--- Dataset excerpts Enclosed Below ---
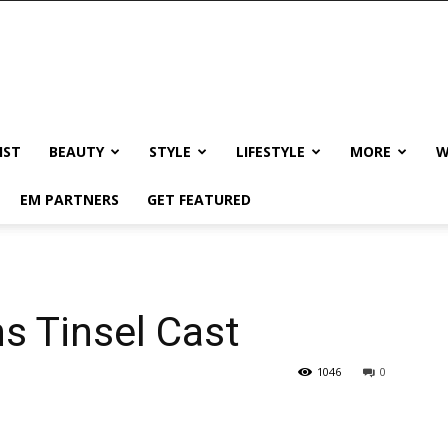
IST
BEAUTY
STYLE
LIFESTYLE
MORE
W
EM PARTNERS
GET FEATURED
s Tinsel Cast
1046
0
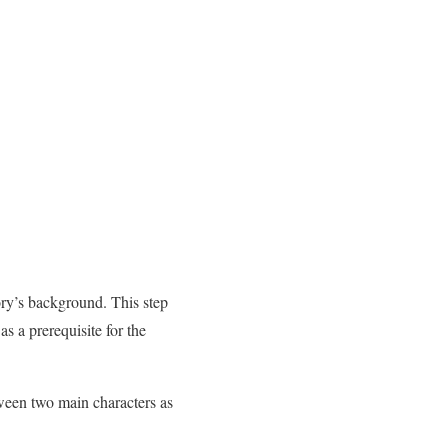
ory’s background. This step
as a prerequisite for the
tween two main characters as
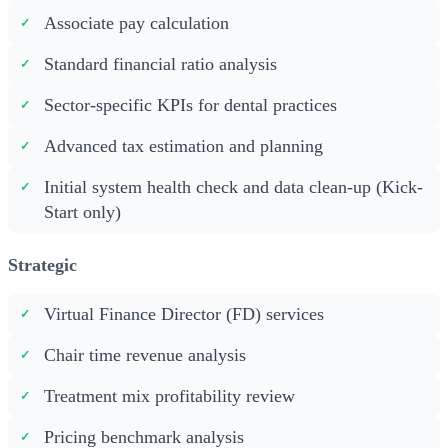
Associate pay calculation
Standard financial ratio analysis
Sector-specific KPIs for dental practices
Advanced tax estimation and planning
Initial system health check and data clean-up (Kick-
Start only)
Strategic
Virtual Finance Director (FD) services
Chair time revenue analysis
Treatment mix profitability review
Pricing benchmark analysis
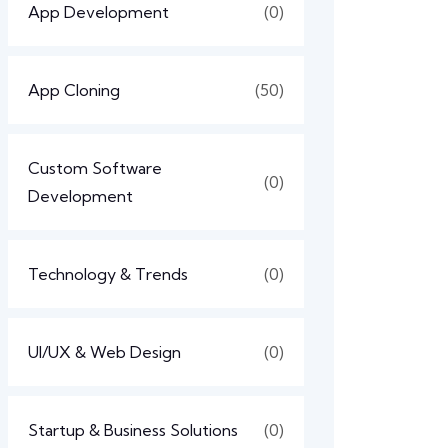
App Development
(0)
App Cloning
(50)
Custom Software
(0)
Development
Technology & Trends
(0)
UI/UX & Web Design
(0)
Startup & Business Solutions
(0)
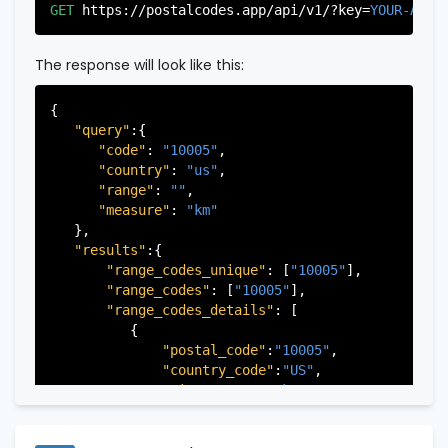
"city"
:
"Edgewater"
,

GET
https://postalcodes.app/api/v1/?key=
YOUR-APIK
"state"
:
"New Jersey"
,

"state_code"
:
"NJ"
,

"province"
:
"Bergen"
,

The response will look like this:
"province_code"
:
"003"
          },

{

          {

"query"
:{

"postal_code"
:
"07022"
,

"code"
: 
"10005"
,

"country_code"
:
"US"
,

"country"
: 
"us"
,

"city"
:
"Fairview"
,

"range"
: 
""
,

"state"
:
"New Jersey"
,

"measure"
: 
"km"
"state_code"
:
"NJ"
,

   },

"province"
:
"Bergen"
,

"results"
:{

"province_code"
:
"003"
"range_codes_unique"
: [
"10005"
],

          },

"range_codes"
: [
"10005"
],

          {

"range_codes_details"
: [

"postal_code"
:
"07024"
,

          {

"country_code"
:
"US"
,

"postal_code"
:
"10005"
,

"city"
:
"Fort Lee"
,

"country_code"
:
"US"
,

"state"
:
"New Jersey"
,

"city"
:
"New York"
,

"state_code"
:
"NJ"
,

"state"
:
"New York"
,

"province"
:
"Bergen"
,

"state_code"
:
"NY"
,

"province_code"
:
"003"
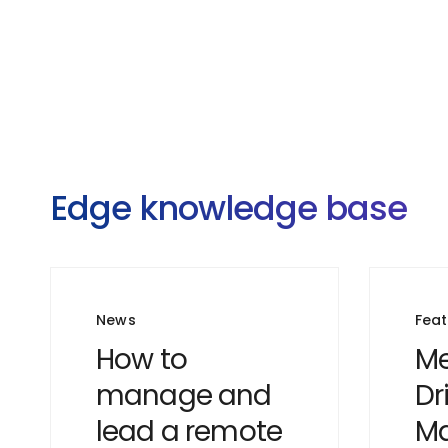
Edge knowledge base
News
Fea
How to
Me
manage and
Dr
lead a remote
Ma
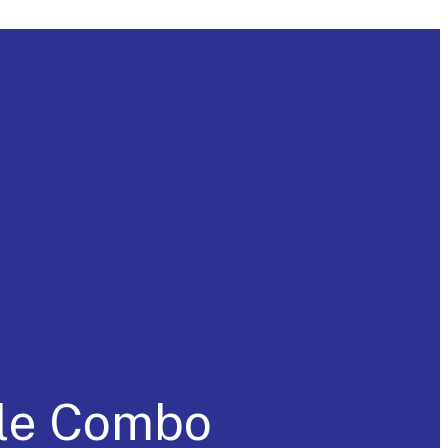
cle Combo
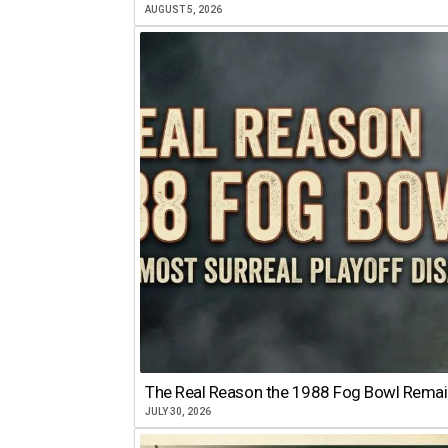
AUGUST 5, 2026
The Real Reason the 1988 Fog Bowl Remains
JULY 30, 2026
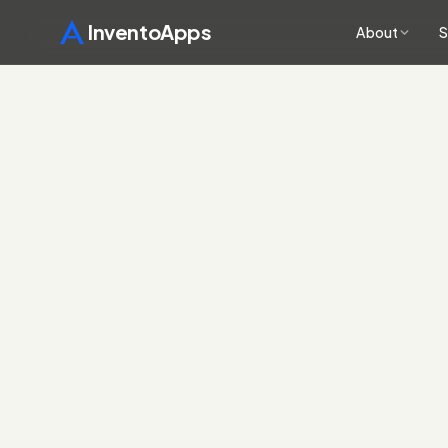
InventoApps
About
S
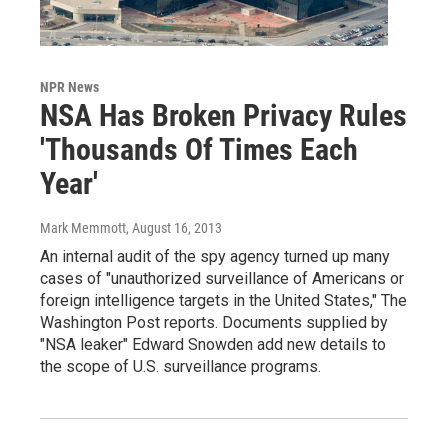
NPR News
NSA Has Broken Privacy Rules
'Thousands Of Times Each
Year'
Mark Memmott
, August 16, 2013
An internal audit of the spy agency turned up many
cases of "unauthorized surveillance of Americans or
foreign intelligence targets in the United States," The
Washington Post reports. Documents supplied by
"NSA leaker" Edward Snowden add new details to
the scope of U.S. surveillance programs.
--- End of Enclosed Dataset excerpts ---
→ What the task asks: The whole listing above must be duplicated word for word, apart from its pictures.

→ Result of this task:
IST
BEAUTY
STYLE
LIFESTYLE
MORE
W
EM PARTNERS
GET FEATURED
s Tinsel Cast
1046
0
ory’s background. This step
as a prerequisite for the
tween two main characters as
Associate pay calculation
Standard financial ratio analysis
Sector-specific KPIs for dental practices
Advanced tax estimation and planning
Initial system health check and data clean-up (Kick-
Start only)
Strategic
Virtual Finance Director (FD) services
Chair time revenue analysis
Treatment mix profitability review
Pricing benchmark analysis
App Development
(0)
App Cloning
(50)
Custom Software
(0)
Development
Technology & Trends
(0)
UI/UX & Web Design
(0)
Startup & Business Solutions
(0)
"city"
:
"Edgewater"
,

GET
https://postalcodes.app/api/v1/?key=
YOUR-APIK
"state"
:
"New Jersey"
,

"state_code"
:
"NJ"
,

"province"
:
"Bergen"
,

The response will look like this:
"province_code"
:
"003"
          },

{

          {

"query"
:{

"postal_code"
:
"07022"
,

"code"
: 
"10005"
,

"country_code"
:
"US"
,

"country"
: 
"us"
,

"city"
:
"Fairview"
,

"range"
: 
""
,

"state"
:
"New Jersey"
,

"measure"
: 
"km"
"state_code"
:
"NJ"
,

   },

"province"
:
"Bergen"
,

"results"
:{

"province_code"
:
"003"
"range_codes_unique"
: [
"10005"
],

          },

"range_codes"
: [
"10005"
],

          {

"range_codes_details"
: [

"postal_code"
:
"07024"
,

          {

"country_code"
:
"US"
,

"postal_code"
:
"10005"
,

"city"
:
"Fort Lee"
,

"country_code"
:
"US"
,

"state"
:
"New Jersey"
,

"city"
:
"New York"
,

"state_code"
:
"NJ"
,

"state"
:
"New York"
,

"province"
:
"Bergen"
,

"state_code"
:
"NY"
,

"province_code"
:
"003"
Edge knowledge base
News
Fea
How to
Me
manage and
Dr
lead a remote
Ma
cle Combo
AUGUST 5, 2026
The Real Reason the 1988 Fog Bowl Remains
JULY 30, 2026
InventoApps
About
S
NPR News
NSA Has Broken Privacy Rules
'Thousands Of Times Each
Year'
Mark Memmott
, August 16, 2013
An internal audit of the spy agency turned up many
cases of "unauthorized surveillance of Americans or
foreign intelligence targets in the United States," The
Washington Post reports. Documents supplied by
"NSA leaker" Edward Snowden add new details to
the scope of U.S. surveillance programs.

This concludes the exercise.